DATA:
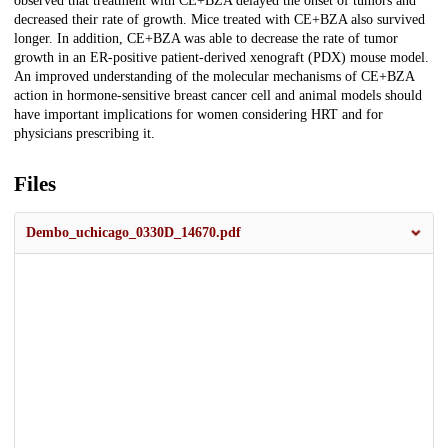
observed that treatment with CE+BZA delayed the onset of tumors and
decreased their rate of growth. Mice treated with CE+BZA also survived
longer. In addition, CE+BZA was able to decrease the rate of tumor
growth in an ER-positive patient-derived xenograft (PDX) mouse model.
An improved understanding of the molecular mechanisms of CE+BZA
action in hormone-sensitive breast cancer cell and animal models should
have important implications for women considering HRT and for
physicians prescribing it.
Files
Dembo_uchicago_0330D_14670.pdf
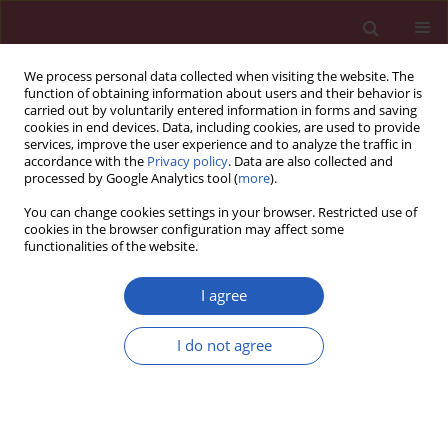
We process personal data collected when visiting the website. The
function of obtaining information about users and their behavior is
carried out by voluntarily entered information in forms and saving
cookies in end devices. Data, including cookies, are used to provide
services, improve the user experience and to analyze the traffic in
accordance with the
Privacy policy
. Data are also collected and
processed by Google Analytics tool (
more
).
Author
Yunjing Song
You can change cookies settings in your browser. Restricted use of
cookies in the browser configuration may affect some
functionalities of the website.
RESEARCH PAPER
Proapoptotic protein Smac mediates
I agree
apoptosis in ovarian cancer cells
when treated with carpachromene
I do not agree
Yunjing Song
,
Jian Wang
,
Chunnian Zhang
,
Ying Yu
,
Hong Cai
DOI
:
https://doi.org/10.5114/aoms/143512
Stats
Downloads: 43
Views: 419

==

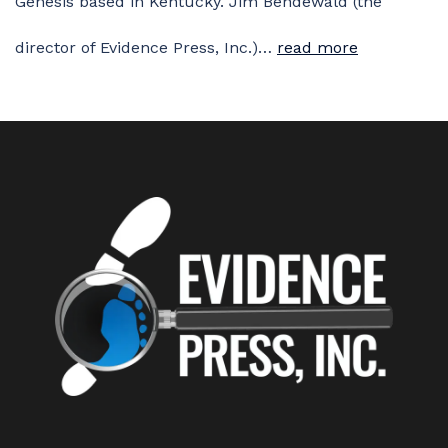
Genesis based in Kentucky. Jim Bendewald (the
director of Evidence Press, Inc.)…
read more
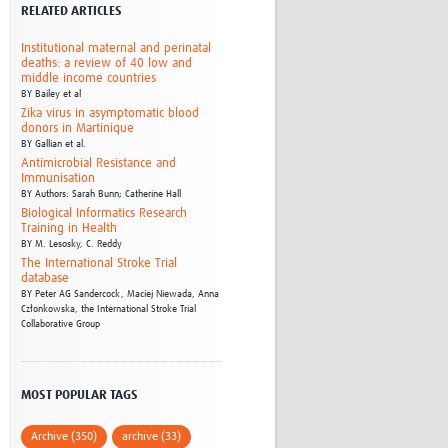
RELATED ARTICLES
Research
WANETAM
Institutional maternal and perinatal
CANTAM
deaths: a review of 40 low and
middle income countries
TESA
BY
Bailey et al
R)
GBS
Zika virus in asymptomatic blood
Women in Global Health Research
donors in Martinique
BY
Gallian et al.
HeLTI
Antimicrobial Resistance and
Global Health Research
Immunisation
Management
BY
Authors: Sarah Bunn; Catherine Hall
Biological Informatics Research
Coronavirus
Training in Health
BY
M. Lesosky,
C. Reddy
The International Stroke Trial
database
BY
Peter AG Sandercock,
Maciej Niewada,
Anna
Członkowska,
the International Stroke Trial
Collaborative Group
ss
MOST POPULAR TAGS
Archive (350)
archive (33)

REQUIRED WORK: All that belongs in your answer is the stretch of entries above from the line with "observed that treatment" through the line with "longer. In addition, CE+BZA", printed exactly.

RESPONSE:
observed that treatment with CE+BZA delayed the onset of tumors and
decreased their rate of growth. Mice treated with CE+BZA also survived
longer. In addition, CE+BZA was able to decrease the rate of tumor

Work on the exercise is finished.